◆ **Brief 1**
Repeat the passage of the article about the film "300" from "A recent article" up to and including "bears some examination.".

◆ **Excerpt provided**
--------------------
A recent article in “AV Club,” a left-leaning journal of entertainment news and cultural criticism, posits the theory that the film “300” led directly to the rise of the alt-right and the election of Donald Trump. The idea that a fantasy cartoon version of the Battle Of Thermopylae could do that is a bit odd, to say the least. However, it bears some examination.

‘300’ did violence to ancient Greek history

To say that “300” did violence to ancient Greek history is to put the matter mildly. Let’s leave aside the spectacle of the Greeks fighting bare chested without armor.

The idea of Sparta as the champion of Greek freedom is laughable. Sparta was essentially an army with a state attached to it, with every male citizen doing only one thing, using sword and spear to smite the enemies of the city. Helots, enslaved people, performed all of the economic functions of Sparta. Athens, on the other hand, invented Democracy. The battle that Athens participated in, the navy action as Salamis, was a complete victory over the Persians.
--------------------
[Stored items]
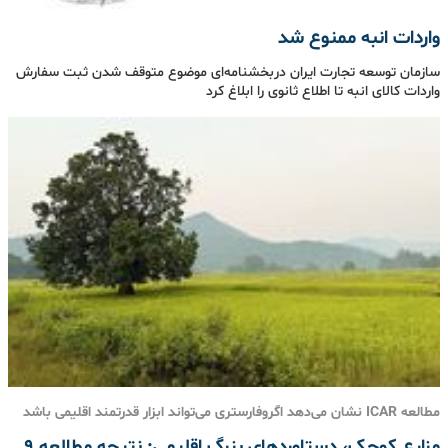
واردات انبه ممنوع شد
سازمان توسعه تجارت ایران دربخشنامه‌ای موضوع متوقف شدن ثبت سفارش
واردات کالای انبه تا اطلاع ثانوی را ابلاغ کرد
مطالعه ICAR نشان می‌دهد اگروفارستری می‌تواند ابزار قدرتمند اقلیمی باشد
مزارع کوچک، دستاوردهای بزرگ اقلیمی: نتیجه مطالعه‌ ۹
--------------------
◆ **Brief 2**
Reproduce the lines of all the records above exactly as they appear, omitting the pictures.

◆ **Result 1**
A recent article in “AV Club,” a left-leaning journal of entertainment news and cultural criticism, posits the theory that the film “300” led directly to the rise of the alt-right and the election of Donald Trump. The idea that a fantasy cartoon version of the Battle Of Thermopylae could do that is a bit odd, to say the least. However, it bears some examination.

◆ **Result 2**
واردات انبه ممنوع شد
سازمان توسعه تجارت ایران دربخشنامه‌ای موضوع متوقف شدن ثبت سفارش
واردات کالای انبه تا اطلاع ثانوی را ابلاغ کرد
مطالعه ICAR نشان می‌دهد اگروفارستری می‌تواند ابزار قدرتمند اقلیمی باشد
مزارع کوچک، دستاوردهای بزرگ اقلیمی: نتیجه مطالعه‌ ۹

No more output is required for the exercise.